Reachability in graphs using adjacent matrix Assuming a graph $G$ with $N$ nodes distributed in a $\mathcal{L}\times\mathcal{L}$ area randomly. There is an edge between two nodes if and only if the Euler distance between them is equal or less than $\mathcal{R}$. The adjacent matrix is $A$. We define an operation on adjacent matrix "$\circ$". For adjacent matrix $A$ and $B$
$$C=A\circ B$$
$$ c_{ij}=\left\{
\begin{array}{rcl}
0       &      & {\sum_{k=1}^{N}a_{ik}b_{kj}=0}\\
\\
1       &      & {\sum_{k=1}^{N}a_{ik}b_{kj}>0}
\end{array} \right. $$
$A^{[1]}=A$, $A^{[i+1]}=A^{[i]}\circ A$.
Define the intial adjacent matrix $A_0=A$. We select a pair of elements randomly from $A_i$ :$A_i(m,n)$ and $A_i(n,m)$. $A_{i+1}(m,n)=A_{i+1}(n,m)=1-A_{i}(m,n)=1-A_{i}(n,m)$.
Other element of $A_{i+1}$ is equal to the corresponding element of $A_i$.
Then we can get a series of matrix $A_0, A_1, \cdots, A_s$.
There comes the question: $A_0^{[\infty]} \circ A_1^{[\infty]} \circ A_2^{[\infty]} \circ \cdots \circ  A_s^{[\infty]}$=$?$
I have waited for more than a week? Could anyone help?
 A: First, observe a few facts:


*

*$M_G^{[i]} = M_G^i$

*$M_G^{[\infty]} = M_G^\infty$ is the transitive closure of graph $G$.

*$(A\circ B)_{ij}=1$ if and only if $N_{G_A}(v_i) \cap N_{G_B}(v_j) \neq \emptyset$.

*$G_{A_{i+1}}$ is obtained from $G_{A_i}$ by addition or removal of exactly one edge.

*If the added/removed edge is not a bridge, then $A_i^{[\infty]}=A_{i+1}^{[\infty]}=A_i^{[\infty]} \circ A_{i+1}^{[\infty]}$.

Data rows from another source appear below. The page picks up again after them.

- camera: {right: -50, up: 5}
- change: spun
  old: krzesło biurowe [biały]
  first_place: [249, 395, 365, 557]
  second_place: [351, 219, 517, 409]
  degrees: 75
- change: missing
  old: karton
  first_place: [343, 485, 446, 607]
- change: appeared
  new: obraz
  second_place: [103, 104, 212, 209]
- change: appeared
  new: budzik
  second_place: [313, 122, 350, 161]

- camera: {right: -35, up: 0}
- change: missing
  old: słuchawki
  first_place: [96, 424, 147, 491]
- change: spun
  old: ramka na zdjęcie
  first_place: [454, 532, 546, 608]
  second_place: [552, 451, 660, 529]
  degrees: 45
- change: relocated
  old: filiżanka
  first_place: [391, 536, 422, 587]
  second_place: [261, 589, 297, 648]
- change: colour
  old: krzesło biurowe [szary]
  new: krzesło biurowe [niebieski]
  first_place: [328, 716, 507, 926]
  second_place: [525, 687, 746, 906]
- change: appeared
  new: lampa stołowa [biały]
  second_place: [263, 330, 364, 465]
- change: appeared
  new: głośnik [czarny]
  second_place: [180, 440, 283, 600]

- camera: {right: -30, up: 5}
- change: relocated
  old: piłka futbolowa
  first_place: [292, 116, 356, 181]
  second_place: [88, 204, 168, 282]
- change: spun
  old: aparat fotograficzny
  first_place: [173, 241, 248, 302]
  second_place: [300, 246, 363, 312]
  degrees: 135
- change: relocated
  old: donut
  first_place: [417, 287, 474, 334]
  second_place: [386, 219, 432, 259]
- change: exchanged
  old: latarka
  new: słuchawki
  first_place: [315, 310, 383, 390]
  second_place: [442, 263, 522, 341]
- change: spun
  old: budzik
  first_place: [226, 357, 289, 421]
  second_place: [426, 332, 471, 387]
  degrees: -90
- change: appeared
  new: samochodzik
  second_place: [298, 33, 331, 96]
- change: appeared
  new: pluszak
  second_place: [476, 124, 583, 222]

All of the above are easily proven. Here we claim that if the added/removed edge is a bridge, then $A_i^{[\infty]} \circ A_{i+1}^{[\infty]}$ equals to the operand that corresponds to the graph with the extra edge. Now we prove the stronger proposition that if $G_B$ is obtained from $G_A$ by addition of some number of edges, then $A^{[\infty]} \circ B^{[\infty]} = B^{[\infty]}$. Let $v_i$ and $v_j$ be two arbitrary vertices. There are three cases for $v_i$ and $v_j$:


*

*$v_i$ and $v_j$ are in the same component of $G_A$ and in the same component of $G_B$. Then $(A^{[\infty]} \circ B^{[\infty]})_{ij} = 1$ because $v_i \in N_{G_A}(v_i) \cap N_{G_B}(v_j)$. Thus $(A^{[\infty]} \circ B^{[\infty]})_{ij}=B_{ij}^{[\infty]}=1$

*$v_i$ and $v_j$ are in different components of $G_A$ but in the same component of $G_B$. Then with the same argument $(A^{[\infty]} \circ B^{[\infty]})_{ij}=B_{ij}^{[\infty]}=1$.

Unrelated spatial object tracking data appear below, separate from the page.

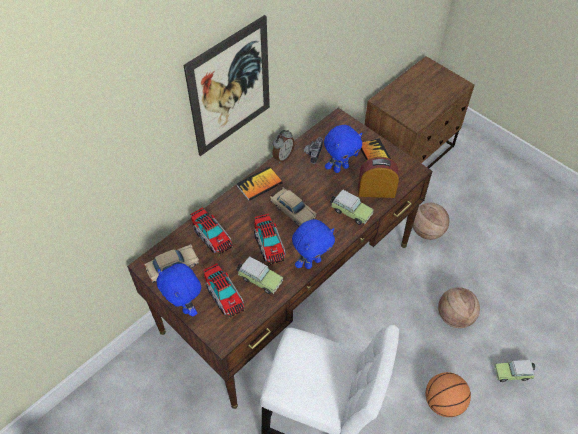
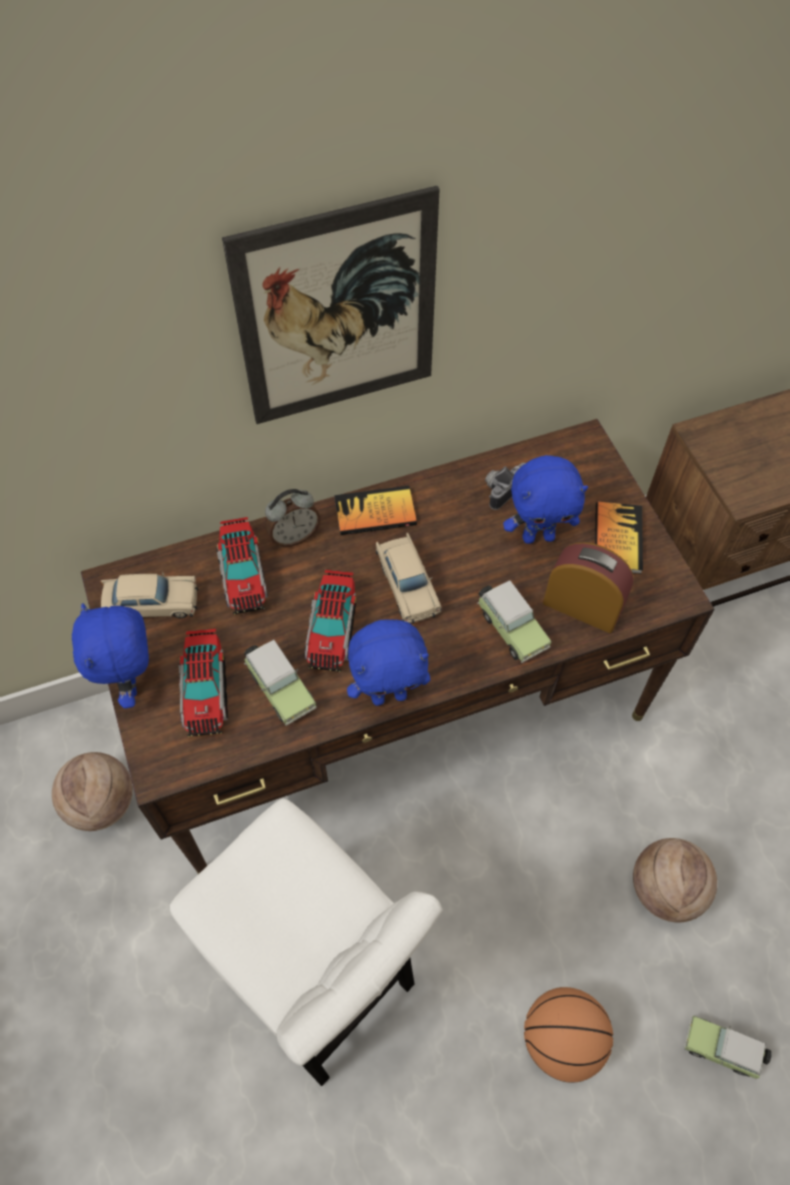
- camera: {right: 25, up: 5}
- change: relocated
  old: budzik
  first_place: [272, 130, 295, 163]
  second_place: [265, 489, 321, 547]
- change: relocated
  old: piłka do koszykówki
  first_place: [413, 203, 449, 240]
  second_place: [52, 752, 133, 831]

*$v_i$ and $v_j$ are in different component in both $G_A$ and $G_B$. Then obviously $N_{G_A}(v_i) \cap N_{G_B}(v_j) = \emptyset$ and thus $(A^{[\infty]} \circ B^{[\infty]})_{ij}=B_{ij}^{[\infty]}=0$.


That completes the proof that $A^{[\infty]} \circ B^{[\infty]}=B^{[\infty]}$.
By this proposition, it can be proven by induction that $A_0^{[\infty]} \circ A_1^{[\infty]} \circ A_2^{[\infty]} \circ \cdots \circ  A_s^{[\infty]}$ equal to the transitive closure of the graph that has every edge that any of the $G_{A_i}$ had. The exact value, of course, can not be evaluated without knowledge of $s$ and the way we choose the edges to be added/removed.